Obviously, while the email-support method is safe, the automated system for unlocking admin access based on "proof of ownership" is pretty scary! Seems like this could be solved by requiring you to prove ownership and then releasing new auth info to a linked email account on a different domain. That helps to establish both present ownership and a chain of ownership back to the last time you had authorized access and were able to adjust the "emergency email account" setting. It's not perfect, but it's a heck of a lot better.
It also seems to me like someone wanting to abuse this right now could do so pretty easily: you can confirm that a domain is available and that it has had a google Apps account set up in the past before you spend a dime, so you can just set a computer to trawling known Google Apps domain names (e.g., by looking at traffic on large mailing lists) to find ones whose registration has expired.
It's also a cautionary tale of what you leave up on the cloud when you abandon your email account. I could have potentially found a lot more damaging information from gaining access to this persons email.
> This issue is still a serious matter. I would have still been able
> to access the person's Amazon account using a wildcard email
not a legal advice
There does not seem to be any alarming distress in the situation. It has been over 2 months since the incident, I made sure that the person(s) involved was fully aware and of the blog post. No issue was raised about me writing it up and posting it. I also waited for a period of time to hear back from the Google Security Team. I believe I have taken the correct response here.
The practical outcome is that the Crown or People can choose to independently charge you of a crime, regardless of what the actual 'victim' wants.
Of course, IANAL, TINLA.
If you ever find yourself logged into someone else's account log out and, if you absolutely have to reproduce it, reproduce the attack against an account you have legitimate control over. (e.g.
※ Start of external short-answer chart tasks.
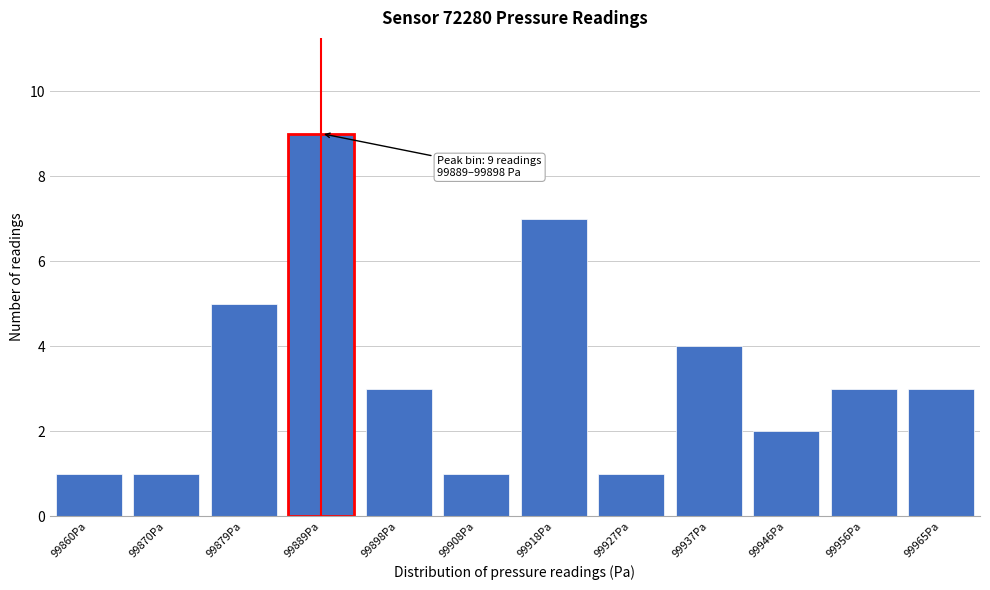

Reading right to left, transcribe all the data shown in this chart.

99965Pa=3	99956Pa=3	99946Pa=2	99937Pa=4	99927Pa=1	99918Pa=7	99908Pa=1	99898Pa=3	99889Pa=9	99879Pa=5	99870Pa=1	99860Pa=1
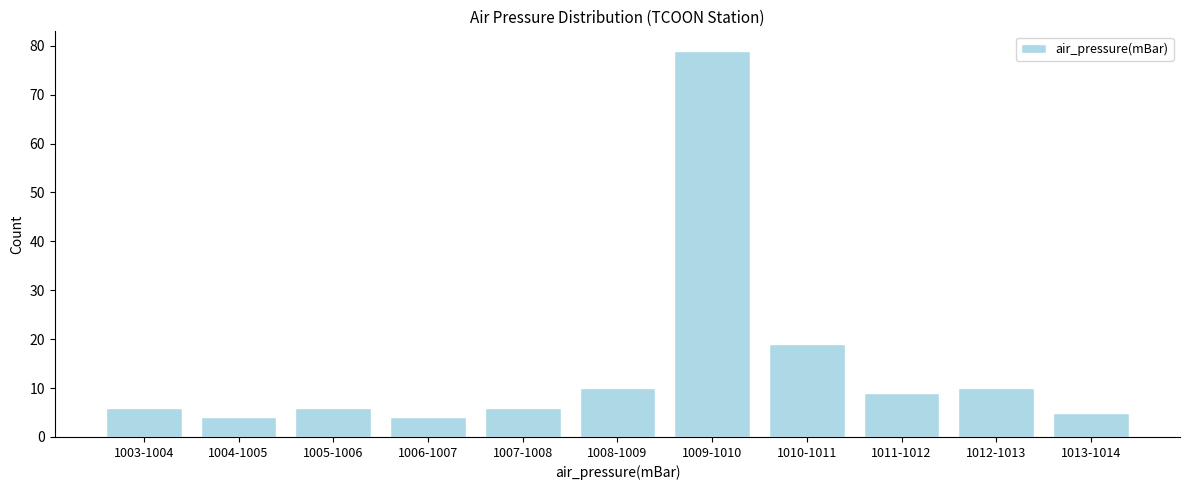

Reading left to right, transcribe all the data shown in this chart.

1003-1004=6	1004-1005=4	1005-1006=6	1006-1007=4	1007-1008=6	1008-1009=10	1009-1010=79	1010-1011=19	1011-1012=9	1012-1013=10	1013-1014=5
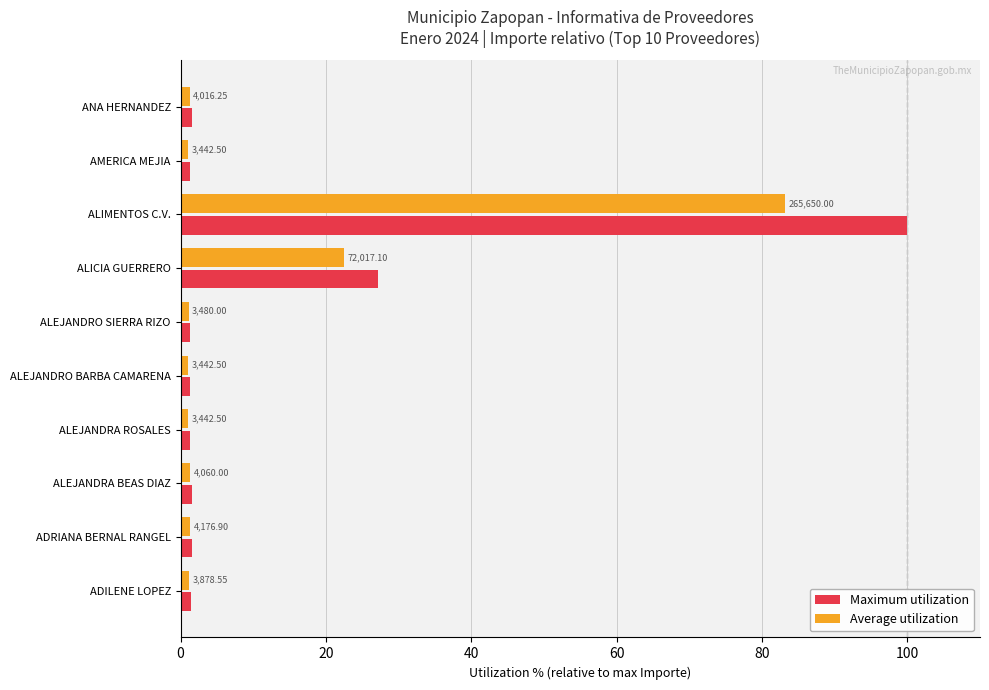

What are all the series names shown in the legend?

Maximum utilization, Average utilization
Register dummydomain.co, set up a Google apps account tied to it, transfer the domain, regain access to the Google apps account using nothing but the DNS settings to the transfered dummy domain. If this succeeds, you know you can compromise any account linked to a Google Apps email account on an expired domain -- you don't need to commit a federal crime to demonstrate this.)
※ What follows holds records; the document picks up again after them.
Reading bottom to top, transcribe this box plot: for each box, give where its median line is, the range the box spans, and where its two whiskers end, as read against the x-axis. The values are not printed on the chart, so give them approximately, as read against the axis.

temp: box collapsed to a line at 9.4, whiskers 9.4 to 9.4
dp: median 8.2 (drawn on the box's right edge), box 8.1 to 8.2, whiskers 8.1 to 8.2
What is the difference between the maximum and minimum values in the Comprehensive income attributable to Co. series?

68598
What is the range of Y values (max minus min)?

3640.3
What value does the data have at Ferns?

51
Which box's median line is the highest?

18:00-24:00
PS: Under the right circumstances you could still be sued though. Edit: You can also be sued for just about anything so IMO it's somewhat moot.
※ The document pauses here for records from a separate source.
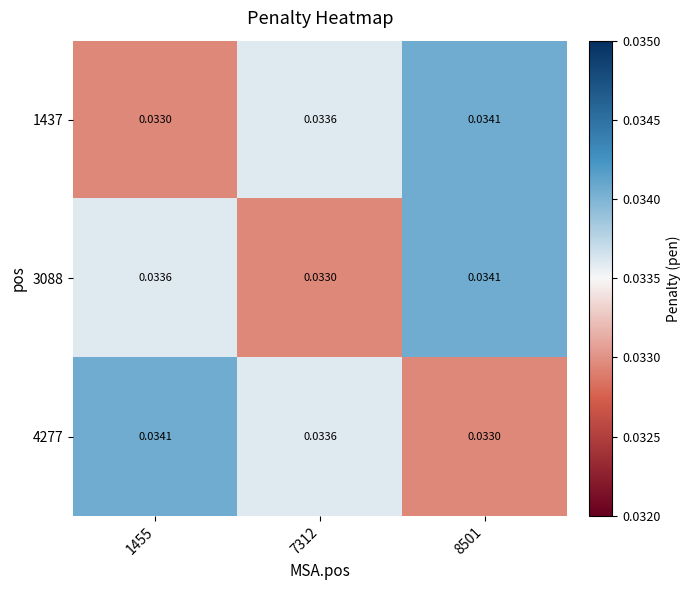

Is the value of 3088 at 7312 greater than the value of 1437 at 7312?

No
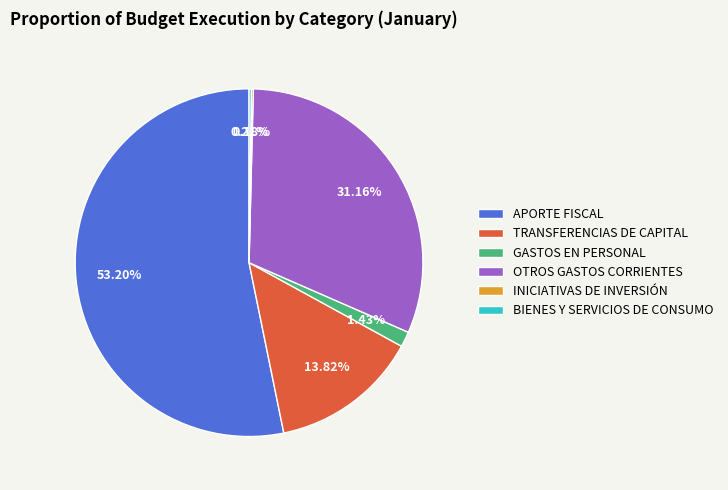

Which slice represents more than half of the pie?

APORTE FISCAL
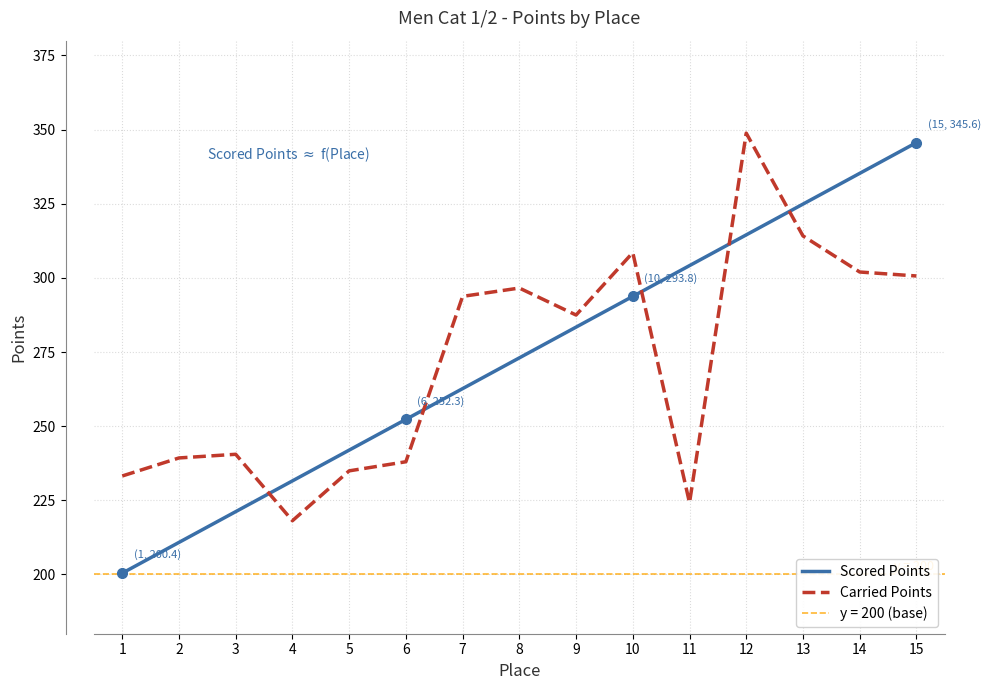

What is the difference between the Carried Points values at 2 and 1?

6.1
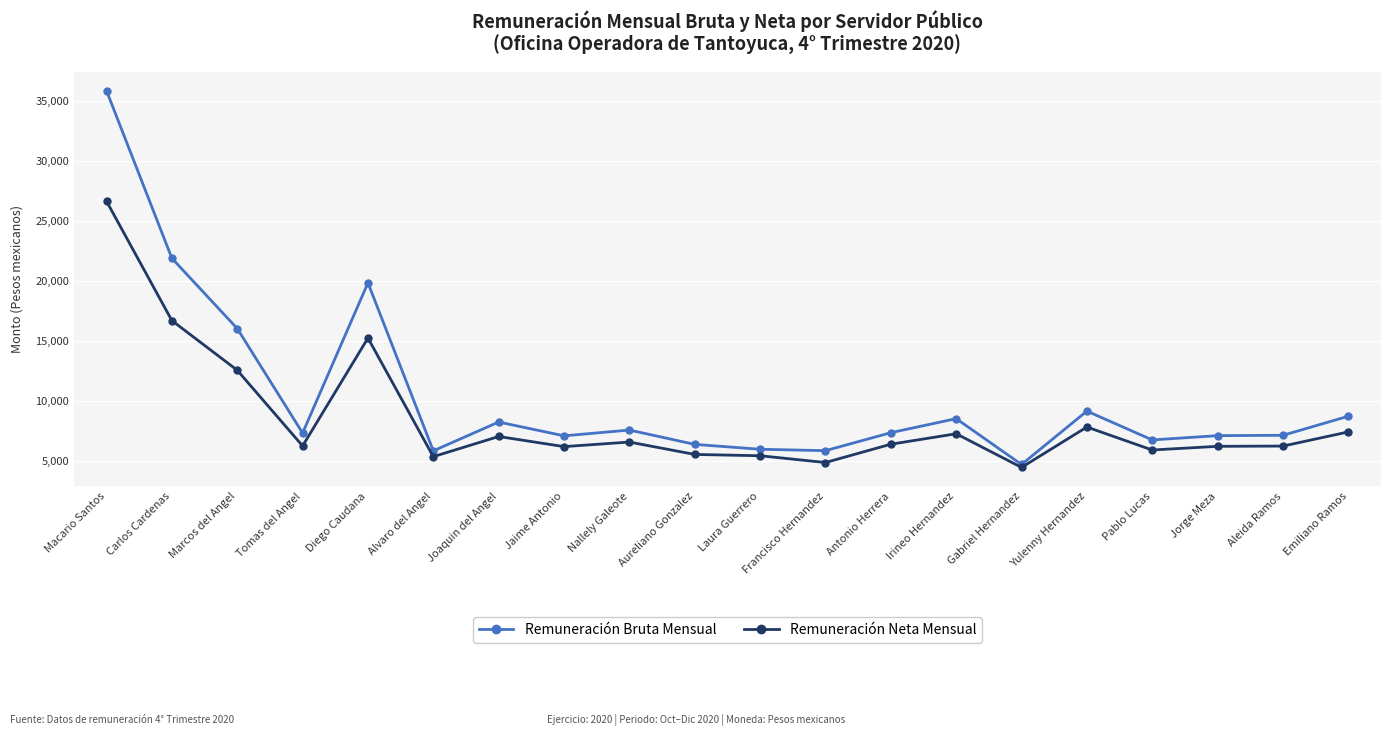

What is the minimum value for Remuneración Neta Mensual?

4486.3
Now, any person can give any other person an advice on legal matters, as long as the target of the advice is not fooled into thinking that he got the real certified stuff. To stay on the right side of the customs the easiest thing to do is to confess to lack of credentials and make things abundantly clear by directing the other person to the real professional after expressing your initial concern or opinion.
Now, it might seem backwards to you, and you might expect that the default would be "people talk shit all the time, so no one should listen unless the speaker actually provides credentials". This is how it works in most areas, but not all. In particular law and health are two areas where the state saw it fit to go out of the way to protect the least savvy members of society by twisting the default setting the other way around.
Obviously, this is not a legal advice on how to give legal advices, or any other matter.
So someone can give legal advice (English), but say it isn't legal advice (Legalese) and that makes it not legal advice (Legalese).
I use the same disclaimer on websites, in email, over the phone or down at the pub.
I assume the previous owner probably has some mechanism for deleting the accounts that are currently on Google Apps. If that's so, then it seems reasonable that it's their responsibility to do so.
(An attacker could buy the domain name and set up a page at your OpenID URL which would delegate the OpenID to something under their control.)
This is probably related to why google isn't able to move an apps account to a new domain (our real domain is just an alias to our google apps account on previous company name's domain).
For example, if you have foo.com as your Google Apps domain, and you have foo.us as an extra domain that was aliased but then expired, does that expose the foo.com Google Apps account?
The owner of the domain name should be able to create a brand-new Google Apps account for it. Recovering access to an account should be done through another channel (secondary email address, SMS, postal mail).
An admin of the old apps instance should be able to get into it to access data, delete it, or attach it to a different domain name.
In addition, password resets via email requested at domains having the whois creation date after the account creation date should probably be disabled.
Seems like if you are trying to reclaim a domain then requiring the user to verify access to their "backup" email address could be a simple step that would help a lot.
In addition, expired domains purchased by someone else won't be usable with Google Apps.
I am curious why you did not mention whether there is an option to simply delete your Google Apps account before letting the domain expire?
That said, a warning message on login would be nice. They could check the whois records on initial registration to see when the domain is due to expire, and verify that (in case it has been extended) before giving a warning.
There is an easy way to detect a domain expiring that would stop accidental access to data like this by new domain owners. IIRC on signup for Google's apps you add a TXT record to the domain to prove that you control it - if a domain is expired and renewed by someone else then this TXT record will be gone. Again there is no need to check on every login, just when the domain is due to have expired. Of course this does not protect against intentional access, as the TXT record could be remembered and re-entered by the attacker if they are registering the name specifically to get access to the data on accounts like Google apps.